TEXT:
Study illuminates how COVID-19 worms its way into the brain

New research offers an up-close view of how SARS-CoV-2, the virus that causes COVID-19, can spread to the brain. The study helps explain the alarming array of neurological symptoms reported in some patients with COVID-19, as well as why some patients suffer severe neurological effects while others experience none at all.

The researchers report evidence that SARS-CoV-2 can infect both the nerve cells that power our brains (neurons), and the cells in the brain and spinal cord that support and protect neurons (astrocytes).

"Our findings suggest that astrocytes are a pathway through which COVID-19 causes neurological damage," said Ricardo Costa, Ph.D., a postdoctoral fellow at the Louisiana State University (LSU) Health Shreveport and the study's first author. "This could explain many of the neurologic symptoms we see in COVID-19 patients, which include loss of sense of smell and taste, disorientation, psychosis and stroke."

PROBLEMS TO SOLVE:
[a] Translate this sentence from the article on COVID-19 and the brain into Spanish: "The researchers report evidence that SARS-CoV-2 can infect both the nerve cells that power our brains (neurons), and the cells in the brain and spinal cord that support and protect neurons (astrocytes)."
[b] According to the article on COVID-19 and the brain, who is the study's first author?
[c] Write the next part of the article on COVID-19 and the brain, picking up after its final sentence.
The listing isn't needed for any of this work.

RECORDS SUPPLIED:
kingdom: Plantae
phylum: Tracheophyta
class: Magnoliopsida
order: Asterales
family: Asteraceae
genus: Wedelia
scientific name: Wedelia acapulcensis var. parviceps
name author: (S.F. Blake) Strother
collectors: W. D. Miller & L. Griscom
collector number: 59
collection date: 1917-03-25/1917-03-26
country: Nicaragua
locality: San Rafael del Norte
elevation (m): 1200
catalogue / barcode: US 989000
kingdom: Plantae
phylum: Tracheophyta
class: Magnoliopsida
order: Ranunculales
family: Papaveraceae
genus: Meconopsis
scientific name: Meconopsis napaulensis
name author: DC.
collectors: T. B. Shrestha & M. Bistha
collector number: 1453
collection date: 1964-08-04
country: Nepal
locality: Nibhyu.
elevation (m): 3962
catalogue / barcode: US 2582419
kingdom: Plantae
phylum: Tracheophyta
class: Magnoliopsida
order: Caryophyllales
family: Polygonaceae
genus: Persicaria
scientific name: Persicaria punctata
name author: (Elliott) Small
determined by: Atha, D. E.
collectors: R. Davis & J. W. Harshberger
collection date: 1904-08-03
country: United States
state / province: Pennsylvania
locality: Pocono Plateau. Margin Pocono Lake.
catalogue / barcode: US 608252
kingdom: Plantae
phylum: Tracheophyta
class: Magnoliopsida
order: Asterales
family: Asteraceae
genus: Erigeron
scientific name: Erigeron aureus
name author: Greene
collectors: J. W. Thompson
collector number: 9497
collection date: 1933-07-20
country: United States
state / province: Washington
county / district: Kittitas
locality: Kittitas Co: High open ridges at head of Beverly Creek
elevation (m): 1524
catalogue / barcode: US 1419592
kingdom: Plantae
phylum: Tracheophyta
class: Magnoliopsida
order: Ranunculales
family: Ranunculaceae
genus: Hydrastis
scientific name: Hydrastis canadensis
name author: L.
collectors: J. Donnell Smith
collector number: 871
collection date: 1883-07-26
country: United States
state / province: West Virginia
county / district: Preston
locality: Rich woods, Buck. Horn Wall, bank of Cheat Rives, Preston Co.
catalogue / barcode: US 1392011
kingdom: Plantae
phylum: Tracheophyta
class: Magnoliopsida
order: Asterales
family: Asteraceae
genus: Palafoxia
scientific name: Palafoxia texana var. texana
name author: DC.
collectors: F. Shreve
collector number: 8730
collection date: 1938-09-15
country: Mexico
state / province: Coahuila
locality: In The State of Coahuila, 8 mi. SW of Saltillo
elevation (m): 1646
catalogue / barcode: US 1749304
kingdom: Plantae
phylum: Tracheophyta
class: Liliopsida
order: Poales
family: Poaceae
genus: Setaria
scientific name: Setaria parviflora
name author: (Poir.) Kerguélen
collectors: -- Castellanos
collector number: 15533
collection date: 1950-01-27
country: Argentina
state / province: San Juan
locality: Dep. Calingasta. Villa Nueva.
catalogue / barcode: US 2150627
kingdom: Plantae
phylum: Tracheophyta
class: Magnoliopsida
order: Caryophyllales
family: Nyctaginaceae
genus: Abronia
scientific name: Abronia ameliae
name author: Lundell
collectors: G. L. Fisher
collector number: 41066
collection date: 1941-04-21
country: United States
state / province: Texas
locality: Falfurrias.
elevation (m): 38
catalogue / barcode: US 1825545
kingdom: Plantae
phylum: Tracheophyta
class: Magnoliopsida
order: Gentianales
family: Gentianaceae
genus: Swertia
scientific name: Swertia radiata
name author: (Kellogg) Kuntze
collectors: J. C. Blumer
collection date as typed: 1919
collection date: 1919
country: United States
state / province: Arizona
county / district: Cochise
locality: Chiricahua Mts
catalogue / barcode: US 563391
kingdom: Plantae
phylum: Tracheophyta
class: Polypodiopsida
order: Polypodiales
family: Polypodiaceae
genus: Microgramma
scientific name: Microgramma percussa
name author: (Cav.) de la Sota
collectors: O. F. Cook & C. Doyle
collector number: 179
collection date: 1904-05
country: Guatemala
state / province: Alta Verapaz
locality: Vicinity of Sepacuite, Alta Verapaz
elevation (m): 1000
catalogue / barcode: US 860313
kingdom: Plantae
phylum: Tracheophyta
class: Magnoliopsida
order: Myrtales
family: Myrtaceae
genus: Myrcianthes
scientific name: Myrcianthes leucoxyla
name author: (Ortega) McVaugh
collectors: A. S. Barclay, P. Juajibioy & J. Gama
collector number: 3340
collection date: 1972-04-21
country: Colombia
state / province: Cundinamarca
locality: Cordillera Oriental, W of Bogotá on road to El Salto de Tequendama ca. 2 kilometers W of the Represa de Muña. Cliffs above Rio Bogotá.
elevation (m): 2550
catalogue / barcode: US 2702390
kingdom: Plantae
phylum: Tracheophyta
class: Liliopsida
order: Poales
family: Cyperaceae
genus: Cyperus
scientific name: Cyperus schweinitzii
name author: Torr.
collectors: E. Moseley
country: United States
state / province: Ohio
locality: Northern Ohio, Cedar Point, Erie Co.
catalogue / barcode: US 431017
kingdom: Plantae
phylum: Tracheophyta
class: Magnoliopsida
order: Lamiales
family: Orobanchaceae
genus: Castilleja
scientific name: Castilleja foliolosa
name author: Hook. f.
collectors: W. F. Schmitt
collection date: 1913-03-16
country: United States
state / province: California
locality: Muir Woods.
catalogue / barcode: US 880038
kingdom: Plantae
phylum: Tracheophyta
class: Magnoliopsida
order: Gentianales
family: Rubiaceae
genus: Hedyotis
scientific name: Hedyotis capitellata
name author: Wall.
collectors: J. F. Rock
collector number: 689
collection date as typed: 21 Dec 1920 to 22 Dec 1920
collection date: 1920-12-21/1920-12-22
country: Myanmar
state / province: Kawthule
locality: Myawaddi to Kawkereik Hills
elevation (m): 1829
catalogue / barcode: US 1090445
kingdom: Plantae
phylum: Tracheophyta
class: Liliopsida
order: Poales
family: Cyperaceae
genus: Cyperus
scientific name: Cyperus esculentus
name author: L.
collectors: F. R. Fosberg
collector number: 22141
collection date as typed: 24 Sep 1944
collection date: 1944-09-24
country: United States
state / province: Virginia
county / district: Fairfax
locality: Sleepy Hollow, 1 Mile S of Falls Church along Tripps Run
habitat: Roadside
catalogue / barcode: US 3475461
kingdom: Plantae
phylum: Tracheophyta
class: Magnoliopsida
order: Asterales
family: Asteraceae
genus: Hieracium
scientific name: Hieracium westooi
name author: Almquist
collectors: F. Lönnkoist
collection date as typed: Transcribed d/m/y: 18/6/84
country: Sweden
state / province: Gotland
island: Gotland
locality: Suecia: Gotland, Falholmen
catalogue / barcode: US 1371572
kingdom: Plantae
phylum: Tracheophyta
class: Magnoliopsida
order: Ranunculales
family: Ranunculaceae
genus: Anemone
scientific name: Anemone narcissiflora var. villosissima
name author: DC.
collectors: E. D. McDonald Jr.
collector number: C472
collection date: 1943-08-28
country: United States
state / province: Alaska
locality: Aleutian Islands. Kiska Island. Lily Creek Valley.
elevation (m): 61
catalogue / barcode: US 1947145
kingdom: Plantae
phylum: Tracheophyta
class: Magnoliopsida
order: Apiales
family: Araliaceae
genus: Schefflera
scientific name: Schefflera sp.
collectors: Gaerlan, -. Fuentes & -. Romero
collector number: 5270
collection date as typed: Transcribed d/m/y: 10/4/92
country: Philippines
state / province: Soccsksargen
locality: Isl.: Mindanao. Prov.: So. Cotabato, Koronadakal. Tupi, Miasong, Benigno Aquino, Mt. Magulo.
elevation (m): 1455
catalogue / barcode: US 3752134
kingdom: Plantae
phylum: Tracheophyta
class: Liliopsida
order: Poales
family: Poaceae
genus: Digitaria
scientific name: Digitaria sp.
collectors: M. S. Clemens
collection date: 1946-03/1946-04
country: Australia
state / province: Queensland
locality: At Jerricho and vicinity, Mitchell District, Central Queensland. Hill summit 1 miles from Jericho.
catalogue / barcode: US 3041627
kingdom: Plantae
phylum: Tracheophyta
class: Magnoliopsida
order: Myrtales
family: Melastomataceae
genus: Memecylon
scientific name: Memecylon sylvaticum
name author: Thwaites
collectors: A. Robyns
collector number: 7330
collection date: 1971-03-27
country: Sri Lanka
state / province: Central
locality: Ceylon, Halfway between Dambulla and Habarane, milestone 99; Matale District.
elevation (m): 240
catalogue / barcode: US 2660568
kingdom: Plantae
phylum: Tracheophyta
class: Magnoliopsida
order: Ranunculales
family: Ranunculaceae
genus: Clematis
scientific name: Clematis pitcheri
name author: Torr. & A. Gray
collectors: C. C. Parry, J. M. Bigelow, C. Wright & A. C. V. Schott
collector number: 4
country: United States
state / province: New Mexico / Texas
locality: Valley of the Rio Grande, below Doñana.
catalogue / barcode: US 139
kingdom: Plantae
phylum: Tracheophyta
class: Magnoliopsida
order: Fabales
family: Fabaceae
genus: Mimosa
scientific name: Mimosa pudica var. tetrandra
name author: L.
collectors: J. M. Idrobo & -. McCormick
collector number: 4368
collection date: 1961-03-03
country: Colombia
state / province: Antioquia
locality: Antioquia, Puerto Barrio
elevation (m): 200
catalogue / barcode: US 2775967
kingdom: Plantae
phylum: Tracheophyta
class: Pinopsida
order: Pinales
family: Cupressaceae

OUTPUTS FOR THE TASKS:
[a] Los investigadores presentan pruebas de que el SARS-CoV-2 puede infectar tanto a las células nerviosas que hacen funcionar nuestro cerebro (neuronas) como a las células del cerebro y de la médula espinal que sostienen y protegen a las neuronas (astrocitos).

[b] Ricardo Costa, Ph.D., a postdoctoral fellow at Louisiana State University (LSU) Health Shreveport.

[c]
Costa will present the research at the American Physiological Society annual meeting during the Experimental Biology (EB) 2021 meeting, held virtually April 27-30. The study is led by Diana Cruz-Topete, assistant professor of molecular and cellular biology at LSU Health Shreveport, and includes collaborators Oscar Gomez-Torres, Ph.D., and Emma Burgos-Ramos, Ph.D., from Universidad de Castilla-La Mancha in Spain.

In the respiratory system, SARS-CoV-2 is known to infect a person's cells by grabbing hold of proteins on the cell surface called angiotensin-converting enzyme-2 (ACE2) receptors. It has been unclear whether brain cells have this receptor.

For the study, Costa and colleagues examined RNA and proteins to determine whether cell cultures of human astrocytes and neurons expressed ACE2. They then exposed the cells to a version of the SARS-CoV-2 virus that had been modified to be safe for researchers to handle. The studies confirmed that both astrocytes and neurons express the ACE2 receptor and that both cell types can become infected with SARS-CoV-2, though astrocytes were less likely to become infected.

Astrocytes are the main gateway to the brain, responsible for shuttling nutrients from the bloodstream to the neurons while keeping harmful particles out. By resisting infection, astrocytes could help keep SARS-CoV-2 out of the brain, but once infected, they could easily pass the virus along to many neurons, according to researchers.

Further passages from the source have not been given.